• Your objective:
Copy out exactly the lines spanning the line with "электронного компаса добавляют удобства в" to the line with "بازدید استاندار خرا", inclusive, from the data underneath, with no pictures.

[Saved entries]
--- START ---
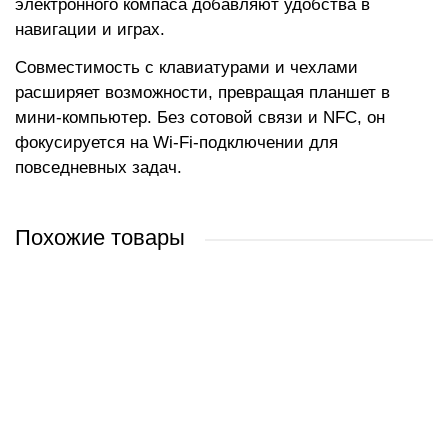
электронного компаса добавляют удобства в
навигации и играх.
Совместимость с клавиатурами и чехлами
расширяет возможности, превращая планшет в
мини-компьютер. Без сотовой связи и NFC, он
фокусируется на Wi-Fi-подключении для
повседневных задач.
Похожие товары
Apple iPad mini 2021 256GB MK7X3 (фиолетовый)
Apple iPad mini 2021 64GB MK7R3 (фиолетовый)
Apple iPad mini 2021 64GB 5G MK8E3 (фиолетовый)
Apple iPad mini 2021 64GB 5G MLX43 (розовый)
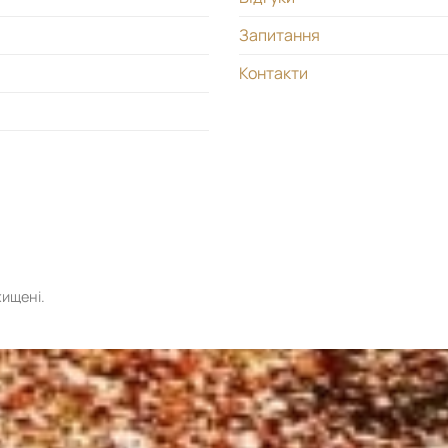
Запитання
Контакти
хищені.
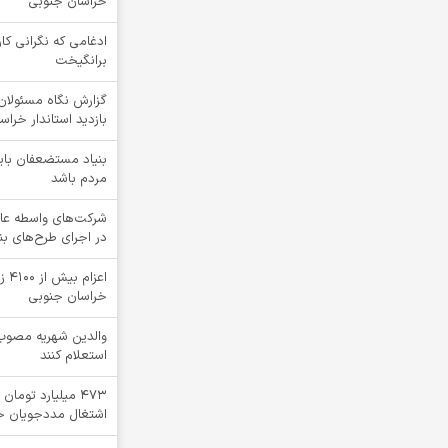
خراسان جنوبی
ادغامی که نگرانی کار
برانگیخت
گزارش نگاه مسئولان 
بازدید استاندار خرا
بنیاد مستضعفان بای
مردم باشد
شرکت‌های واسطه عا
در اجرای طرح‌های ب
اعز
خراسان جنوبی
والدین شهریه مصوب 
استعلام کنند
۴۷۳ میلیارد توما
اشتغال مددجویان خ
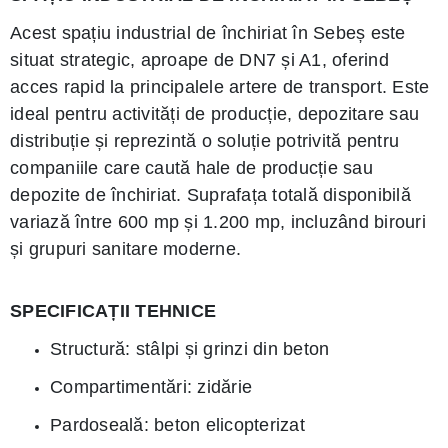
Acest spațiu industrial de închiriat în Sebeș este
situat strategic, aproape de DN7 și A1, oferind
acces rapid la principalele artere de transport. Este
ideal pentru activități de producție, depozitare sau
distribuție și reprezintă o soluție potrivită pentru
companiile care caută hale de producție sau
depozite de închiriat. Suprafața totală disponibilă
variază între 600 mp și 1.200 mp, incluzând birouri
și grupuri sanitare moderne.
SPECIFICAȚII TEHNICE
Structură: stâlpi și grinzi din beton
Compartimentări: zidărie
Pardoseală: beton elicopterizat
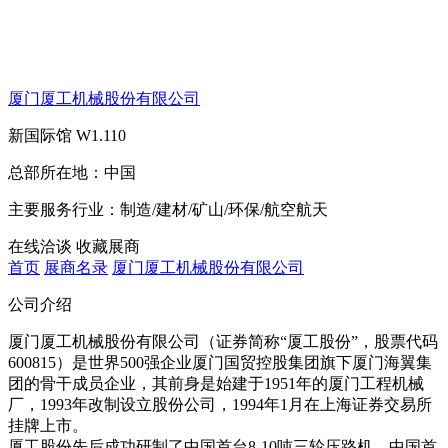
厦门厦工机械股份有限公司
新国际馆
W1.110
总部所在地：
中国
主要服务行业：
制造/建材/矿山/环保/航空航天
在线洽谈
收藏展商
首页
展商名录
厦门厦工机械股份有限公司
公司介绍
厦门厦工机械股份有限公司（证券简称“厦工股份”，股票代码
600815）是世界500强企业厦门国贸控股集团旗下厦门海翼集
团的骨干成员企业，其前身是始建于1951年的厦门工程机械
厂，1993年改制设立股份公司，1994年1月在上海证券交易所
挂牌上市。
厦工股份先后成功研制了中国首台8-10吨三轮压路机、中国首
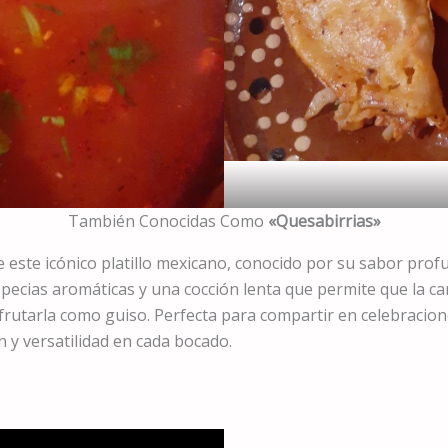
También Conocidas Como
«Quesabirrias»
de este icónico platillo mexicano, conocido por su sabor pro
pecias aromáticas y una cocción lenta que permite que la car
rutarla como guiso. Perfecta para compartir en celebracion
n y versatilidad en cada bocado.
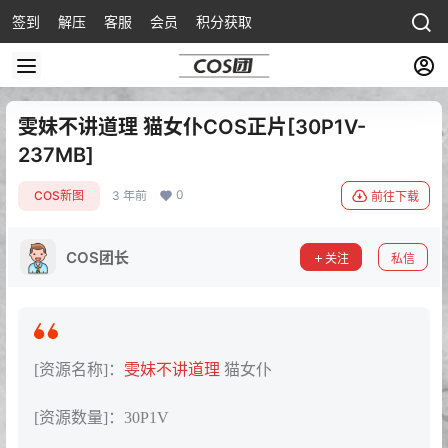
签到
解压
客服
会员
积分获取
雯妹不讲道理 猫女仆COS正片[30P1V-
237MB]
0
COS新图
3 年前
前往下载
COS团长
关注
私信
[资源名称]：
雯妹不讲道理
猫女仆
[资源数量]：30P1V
--- END ---
--- START ---
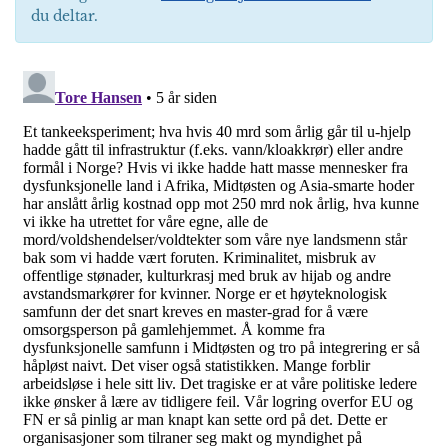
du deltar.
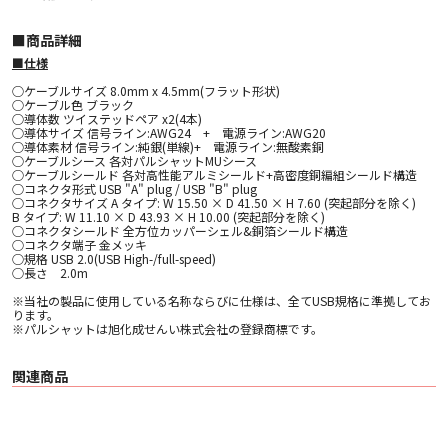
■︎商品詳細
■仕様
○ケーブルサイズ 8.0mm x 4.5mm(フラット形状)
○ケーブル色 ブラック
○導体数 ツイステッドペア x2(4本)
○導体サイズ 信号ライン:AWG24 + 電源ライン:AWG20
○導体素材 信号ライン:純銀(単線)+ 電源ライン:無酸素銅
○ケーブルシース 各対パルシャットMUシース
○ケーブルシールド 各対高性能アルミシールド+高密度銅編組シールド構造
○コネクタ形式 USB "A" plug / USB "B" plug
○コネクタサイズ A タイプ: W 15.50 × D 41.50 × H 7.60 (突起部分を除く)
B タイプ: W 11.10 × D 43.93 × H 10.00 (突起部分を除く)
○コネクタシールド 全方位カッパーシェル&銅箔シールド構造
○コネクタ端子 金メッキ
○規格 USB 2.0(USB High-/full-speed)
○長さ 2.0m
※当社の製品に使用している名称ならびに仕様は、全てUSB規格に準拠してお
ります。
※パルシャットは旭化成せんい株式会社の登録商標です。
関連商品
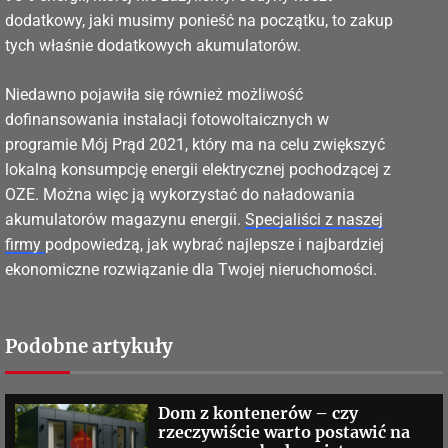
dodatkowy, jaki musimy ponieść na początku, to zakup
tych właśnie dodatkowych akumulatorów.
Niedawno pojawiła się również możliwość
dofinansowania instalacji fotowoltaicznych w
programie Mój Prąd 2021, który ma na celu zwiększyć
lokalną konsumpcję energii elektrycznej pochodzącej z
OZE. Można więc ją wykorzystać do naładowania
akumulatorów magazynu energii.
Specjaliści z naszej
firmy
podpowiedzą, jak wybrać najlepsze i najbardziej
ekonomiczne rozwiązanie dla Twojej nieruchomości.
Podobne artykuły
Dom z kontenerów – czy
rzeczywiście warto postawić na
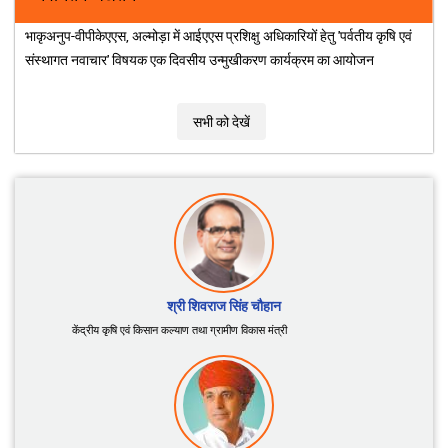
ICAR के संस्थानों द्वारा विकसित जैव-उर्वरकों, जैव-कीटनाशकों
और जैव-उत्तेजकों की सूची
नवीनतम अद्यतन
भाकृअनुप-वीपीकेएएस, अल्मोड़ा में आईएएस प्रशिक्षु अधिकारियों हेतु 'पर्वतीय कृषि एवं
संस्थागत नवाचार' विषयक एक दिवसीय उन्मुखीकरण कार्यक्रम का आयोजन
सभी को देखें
--- END ---
--- START ---
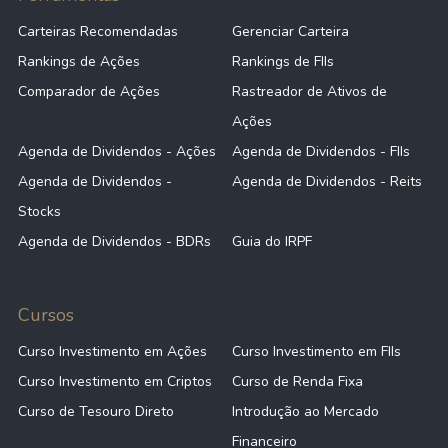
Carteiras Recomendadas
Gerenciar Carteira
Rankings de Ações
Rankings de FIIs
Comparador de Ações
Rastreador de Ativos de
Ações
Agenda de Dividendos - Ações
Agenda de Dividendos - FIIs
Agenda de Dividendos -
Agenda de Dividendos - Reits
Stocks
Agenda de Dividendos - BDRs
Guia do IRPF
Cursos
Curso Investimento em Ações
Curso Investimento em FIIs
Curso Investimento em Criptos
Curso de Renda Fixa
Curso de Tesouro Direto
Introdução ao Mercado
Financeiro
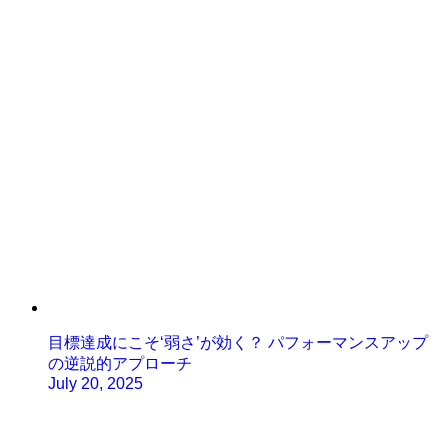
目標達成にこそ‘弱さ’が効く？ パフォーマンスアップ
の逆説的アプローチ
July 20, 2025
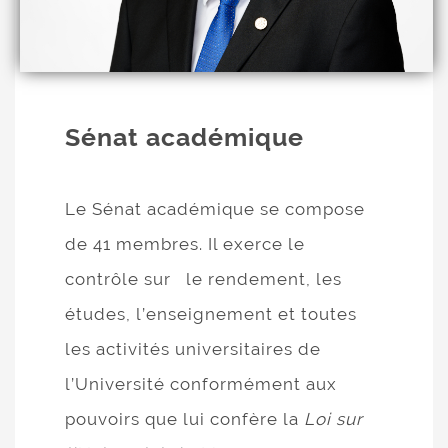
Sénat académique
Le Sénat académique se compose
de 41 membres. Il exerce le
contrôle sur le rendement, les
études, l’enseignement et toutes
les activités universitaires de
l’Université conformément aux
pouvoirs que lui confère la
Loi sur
--- END ---
• Task response:
электронного компаса добавляют удобства в
навигации и играх.
Совместимость с клавиатурами и чехлами
расширяет возможности, превращая планшет в
мини-компьютер. Без сотовой связи и NFC, он
фокусируется на Wi-Fi-подключении для
повседневных задач.
Похожие товары
Apple iPad mini 2021 256GB MK7X3 (фиолетовый)
Apple iPad mini 2021 64GB MK7R3 (фиолетовый)
Apple iPad mini 2021 64GB 5G MK8E3 (фиолетовый)
Apple iPad mini 2021 64GB 5G MLX43 (розовый)
Запитання
Контакти
хищені.
خراسان جنوبی
ادغامی که نگرانی کار
برانگیخت
گزارش نگاه مسئولان 
بازدید استاندار خرا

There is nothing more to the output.